Emriniz olur!

AKP Genel Başkanı R.T. Erdoğan'ın "uçak gazetecileri"nden Ahmet Hakan Hürriyet gazetesinin 22 Temmuz 2025 tarihli sayısında yazıyor:

"'Terörsüz Türkiye' süreci başarıyla devam ederse Avrupa Birliği ile müzakerelerde engel olarak öne sürülen bazı argümanlar da ortadan kalkacak haliyle. Bu durumda müzakerelerin devamı gibi, vize serbestisi gibi gelişmeler bekliyor musunuz"

R.T. ERDOĞAN: "Türkiye'nin üyelik müzakerelerinin canlandırılması ve ilerletilmesi için bir gün bile beklenmemelidir. Bu gelişmelerin herhangi bir yeni adım beklenmeden halihazırda olması gerekiyor. Avrupa Birliği'nden temas kurduğumuz bütün muhataplarımıza tam üyelik hedefimizi güçlü bir biçimde muhafaza ettiğimizi söylüyoruz. Birlik, stratejik ve vizyoner biçimde bu meseleyi ele aldığında hemen adım atmak için önlerinde herhangi bir engel bulunmamaktadır. Türkiye'ye karşı konulan siyasi bariyerler acilen kaldırılmalıdır.

AB ülkelerinden, ilişkileri adil ve eşitlikçi bir yaklaşımda sürdürmelerini bekliyoruz. Bugüne kadar çok defa gördüğümüz ikircikli bir tutumla ilişkileri ilerletmenin de mümkün olmadığını anlamalarını bekliyoruz. Avrupa ve çevresinde yaşananlar, AB içindeki görüş ayrılıkları hesaba katıldığında birliğin Türkiye gibi dinamik ve çözüm odaklı bir üyeye olan gereksinimi görülecektir.

Daha önce de söylediğim gibi AB için köprüden önce son çıkış Türkiye'dir. Dünya değişiyor, Avrupa değişti bile. Köhnemiş, saplantılı siyasi anlayışların etkisinden sıyrılmak, Avrupa Birliği için yeni dönemi kavrayan ve birliği geleceğe taşıyan bir hamle olabilir. Biz Türkiye olarak tam üyeliğe hazırız."

Acaba işler AKP Genel Başkanı R.T. Erdoğan'ın dediği gibi mi

Bu konuda, 20 Temmuz 2025 günlü "Vaziyetin durumu" başlıklı yazımda şunları yazmışım:

[AB'ye tam üyelik için müzakereler 3 Ekim 2005 tarihinde başlatılmıştı. Katılım sürecinin tamamlanması için gerekli olan 35 fasıldan Mayıs 2016 itibarıyla sadece 16'sı açıldı ve ancak biri kapatıldı.

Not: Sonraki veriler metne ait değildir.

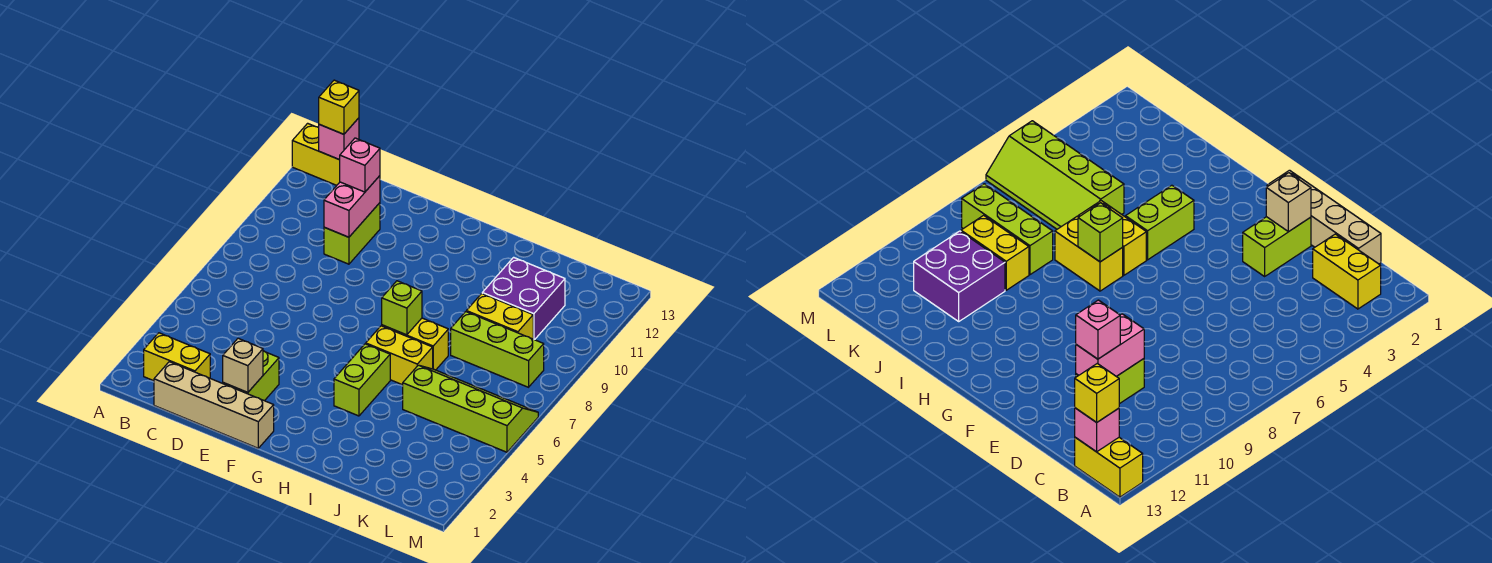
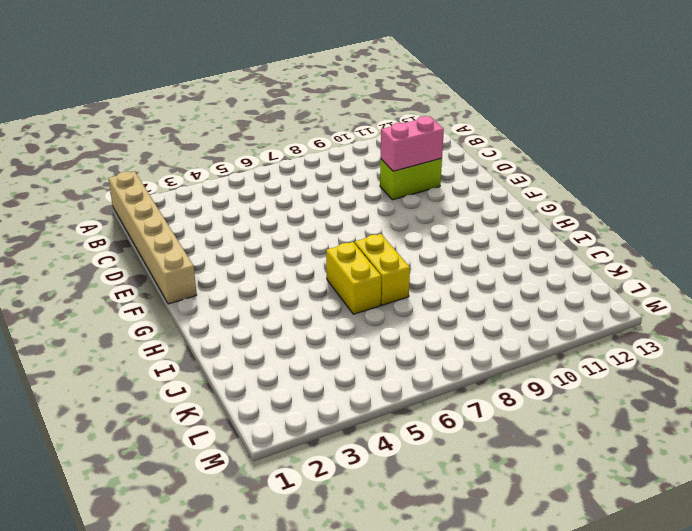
tan 1x6 brick [108,171,197,304] -> tan 1x4 brick [154,362,274,448]
none -> yellow 1x2 brick [292,123,340,185]
none -> yellow 1x2 brick [144,333,210,381]
none -> lime 1x2 brick [223,351,279,401]

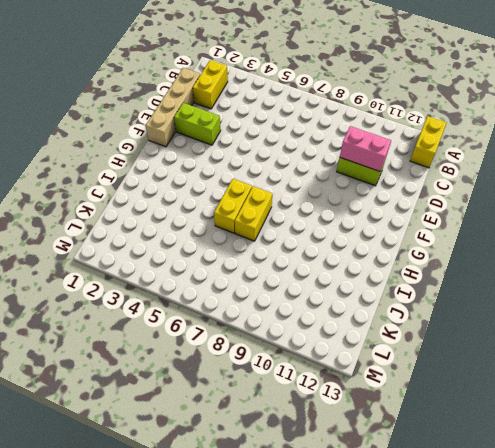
none -> lime 1x2 brick [334,344,390,416]
none -> lime 2x4 slope [403,365,538,452]
none -> lime 1x3 brick [451,312,544,387]

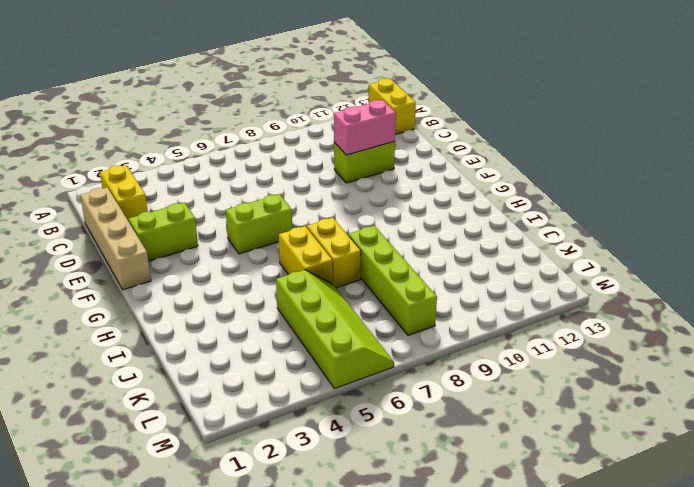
lime 1x2 brick [226,194,292,254] -> lime 1x2 brick moved to [334,344,390,416]
lime 1x4 brick [348,226,437,335] -> lime 1x3 brick [451,312,544,387]
none -> yellow 1x2 brick [466,294,533,339]
none -> purple 2x2 brick [482,257,565,340]
none -> pink 1x1 brick [319,118,359,160]

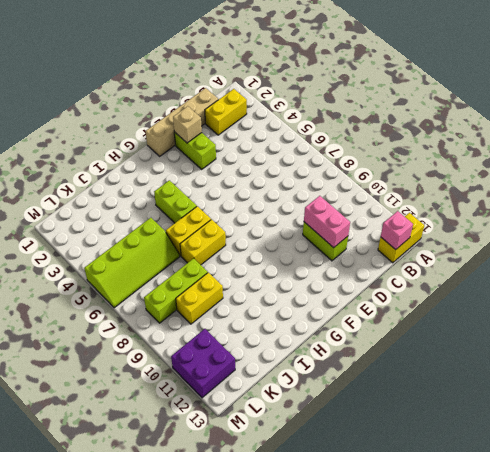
purple 2x2 brick [171,329,235,398] -> purple 2x2 brick moved to [482,257,565,340]
none -> lime 1x1 brick [382,281,422,335]
none -> yellow 1x1 brick [319,80,359,134]
none -> pink 1x1 brick [340,138,380,192]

2016 yılından bu yana katılım müzakereleri durmuş durumdadır. AB, Türkiye'yi insan hakları ihlalleri ve hukukun üstünlüğü alanındaki eksiklikleri nedeniyle suçladı ve eleştirdi. AB yetkilileri, Türkiye'de 2017 yılında yapılan anayasa referandumu ile oluşturulan güçlü cumhurbaşkanlığının, AB üyeliğine uygun olmadığı, Kopenhag Kriterleri'ni ihlal edeceğini söylendi. 20 Şubat 2019 tarihinde Avrupa Parlamentosu'nun bir komitesi, katılım müzakerelerinin askıya alınması yönünde oy kullandı. Daha bir yığın engel var. Durumdan şikâyetçi olanlar AKP hükümetinin AB'ye katılım sürecindeki aksaklık ve eksiklerin giderilmesi için cumhurbaşkanlığını uyarmalı. Öyle "Armut piş ağzıma düş" kolaycılığı yok. Bu konuda suçu olmayan Avrupa Birliği kurallara uyulmasını istiyor. Siz de hükümeti sıkıştırın artık!